RFC: Recuperate slowdown of long-running static initialization

Fri Apr 19 23:19:23 UTC 2019

Hi,

Recent changes severely affected how static intializers are executed and 
for long-running initializers it manifested as a severe slowdown. As an 
example, it manifests as 3x slowdown for some Clojure applications 
(JDK-8219233 [1]).

The root cause is that until a class is fully initialized, every 
invocation of static method on it goes through method resolution.
There were some changes (JDK-8219974 [2]) to partially recuperate the 
slowdown, but they had limited effect.

I have been experimenting with a comprehensive fix and ended up with the 
following:

   http://cr.openjdk.java.net/~vlivanov/8219233/webrev.02/

(Unfortunately, I had to go with platform-specific changes and the patch 
contains only x86_64 part. On other platforms original behavior is 
preserved.)

The idea is to put initialization barrier on entry into static methods. 
If wrong thread enters it, the thread is blocked until class 
initialization is finished (and exception is thrown if initialization 
finishes with an error).

The barrier is as simple as:

    if (holder->is_not_initialized() &&
        holder->is_reentrant_initialization(current_thread)) {
      // trigger call site re-resolution and block there
    }

Performance experiments demonstrated that even through generated code 
contributes the most overhead, interpreter overhead is visible as well 
(~20%).
   (1) original (always reresolve):       ~12,0s ( 1x)
   (2) C1/C2 - barriers; int - reresolve:  ~3,8s (~3x)
   (3) int/C1/C2 - barriers:               ~3,2s (-20%)

Based on that, I decided to implement barriers both in JIT-compilers 
(C1/C2) & interpreter.

For C1/C2 I made a decision to put the barrier at callee side (in 
nmethod prologue). Though it looks attractive to put it on caller side 
(before the call), it poses major implementation challenges for C1 where 
unresolved calls are eagerly compiled.

For interpreter, on the other hand, it's much simpler to implement the 
barrier: throwing an exception on method entry is much more complicated 
than doing that as part of method resolution during the call.
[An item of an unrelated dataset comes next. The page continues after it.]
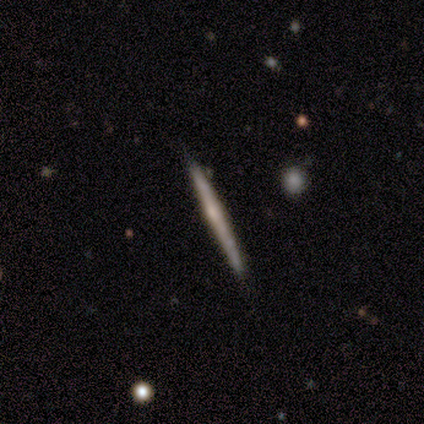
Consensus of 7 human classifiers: Smooth or featured? featured or disk (100%)
Edge-on disk? yes (100%)
Edge-on bulge? rounded (57%)
Merging? none (100%)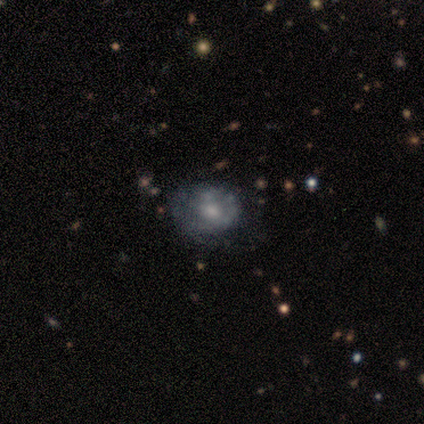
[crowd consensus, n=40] featured or disk 60%, smooth 30%, star or artifact 10%. Down the decision tree: edge-on disk — no (100%); bar — no (92%); spiral arms — no (71%); bulge size — moderate (50%); merging — none (47%).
So, here's the correspondence between barriers and transitions they cover:

   (1) from interpreter (barrier on caller side)
        * all transitions: interpreter, compiled (i2c), native, aot, ...
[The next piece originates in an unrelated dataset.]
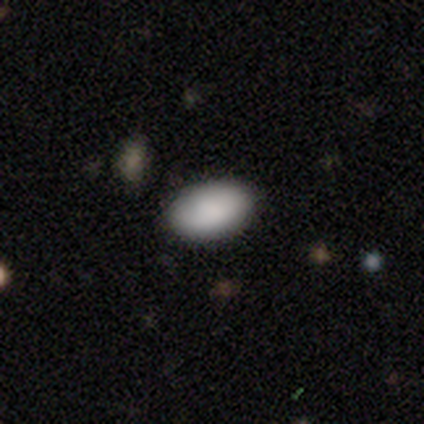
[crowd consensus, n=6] Smooth or featured: smooth — 100%
How rounded: in between — 83% (round — 17%)
Merging: none — 83% (minor disturbance — 17%)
   (2) from compiled (barrier on callee side)
        to compiled, to native (barrier in native wrapper on entry)

   (3) c2i bypasses both barriers (interpreter and compiled) and 
requires a dedicated barrier in c2i

   (4) to Graal/AOT:
         from interpreter: covered by interpreter barrier
         from compiled: current patch doesn't cover Graal and AOT, so 
call site patching is disabled for them leading to repeated call site 
resolution until method holder is fully initialized.

I'd like to hear opinions about the patch and decisions I made before 
publishing it for review. For example, is it worth to change template 
interpreter? The change itself is small and localized, and performance 
improvement is noticeable, but still it resides in platform-specific code.

Regarding the implementation of barriers in generated code, nmethod 
entry barriers (introduced by 8210498 [3]) look like a perfect fit (and 
I even experimented with them), but I decided to leave it aside for now: 
mainly to ease backports (8210498 was introduced in 12), but also to 
ease support on other platforms (as of now, nmethod entry barriers are 
supported solely on x86_64). As a followup work, the implementations can 
be unified in 13/12u.

Entry barriers support in Graal/AOT is left for future work as well. 
Once the support is there, call site patching restrictions should be 
relaxed.

Thanks!

Best regards,
Vladimir Ivanov

[1] https://bugs.openjdk.java.net/browse/JDK-8219233

[2] https://bugs.openjdk.java.net/browse/JDK-8219974

[3] https://bugs.openjdk.java.net/browse/JDK-8210498